The fullest form is a precomputed read model: when a write lands, assemble the exact shape the read endpoint serves and store it, so the endpoint becomes a key lookup rather than a query. The tradeoff is real, though. You do more work on writes, the read can lag the truth by a little, and you now have a thing to keep in sync. For a read-heavy API that is almost always the right trade, because writes are rare and reads are constant, so you are moving work off the path that runs a thousand times as often.

Do Not Let One Slow Dependency Sink Everything

Scaling is also about failing well. When one dependency slows down, the default is for requests to pile up waiting on it, each holding a thread and a connection, until the whole service is exhausted and even unrelated endpoints stop responding. One slow thing takes down everything. Three patterns prevent it: load shedding, rejecting some requests when you are over capacity, because a fast 503 beats a slow timeout; circuit breakers, which stop calling a clearly-failing dependency and fail fast; and bulkheads, which isolate the connection or thread pool per dependency so one cannot starve the others.

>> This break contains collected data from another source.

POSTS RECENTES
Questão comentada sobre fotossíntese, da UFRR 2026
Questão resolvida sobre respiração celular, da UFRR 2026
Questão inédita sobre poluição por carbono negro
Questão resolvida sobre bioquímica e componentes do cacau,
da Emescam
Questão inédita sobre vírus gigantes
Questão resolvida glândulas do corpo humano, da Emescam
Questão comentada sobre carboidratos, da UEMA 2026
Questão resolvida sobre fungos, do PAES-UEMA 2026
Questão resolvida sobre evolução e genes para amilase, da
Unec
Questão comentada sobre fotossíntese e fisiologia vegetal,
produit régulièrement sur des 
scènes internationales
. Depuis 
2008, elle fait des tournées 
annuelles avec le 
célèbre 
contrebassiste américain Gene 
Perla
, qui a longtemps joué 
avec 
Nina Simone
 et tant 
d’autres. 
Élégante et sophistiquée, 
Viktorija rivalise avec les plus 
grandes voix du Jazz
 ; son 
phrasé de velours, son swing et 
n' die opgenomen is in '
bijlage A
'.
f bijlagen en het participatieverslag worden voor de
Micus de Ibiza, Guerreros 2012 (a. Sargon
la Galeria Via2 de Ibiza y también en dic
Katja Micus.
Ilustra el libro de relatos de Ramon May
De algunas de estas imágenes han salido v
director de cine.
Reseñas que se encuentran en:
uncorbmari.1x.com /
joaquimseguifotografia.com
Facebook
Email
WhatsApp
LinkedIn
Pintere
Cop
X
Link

Load shedding can be as blunt as a concurrency cap at the front of the handler:

# a bounded semaphore acquires-or-fails atomically: no check-then-act race
if not slots.try_acquire() {        # slots = maxInflight permits
    w.Header().Set("Retry-After", "1")
    return 503, "over capacity"     // shed early, protect the rest
}
defer slots.release()

A circuit breaker applies the same idea to a downstream dependency: once it is clearly failing, stop calling it and return right away instead of making every request wait out the timeout. The piece people forget is the way back: after a cooldown the breaker goes half-open and lets a single probe through, which closes it on success or re-opens it on failure. Without that, it stays open forever.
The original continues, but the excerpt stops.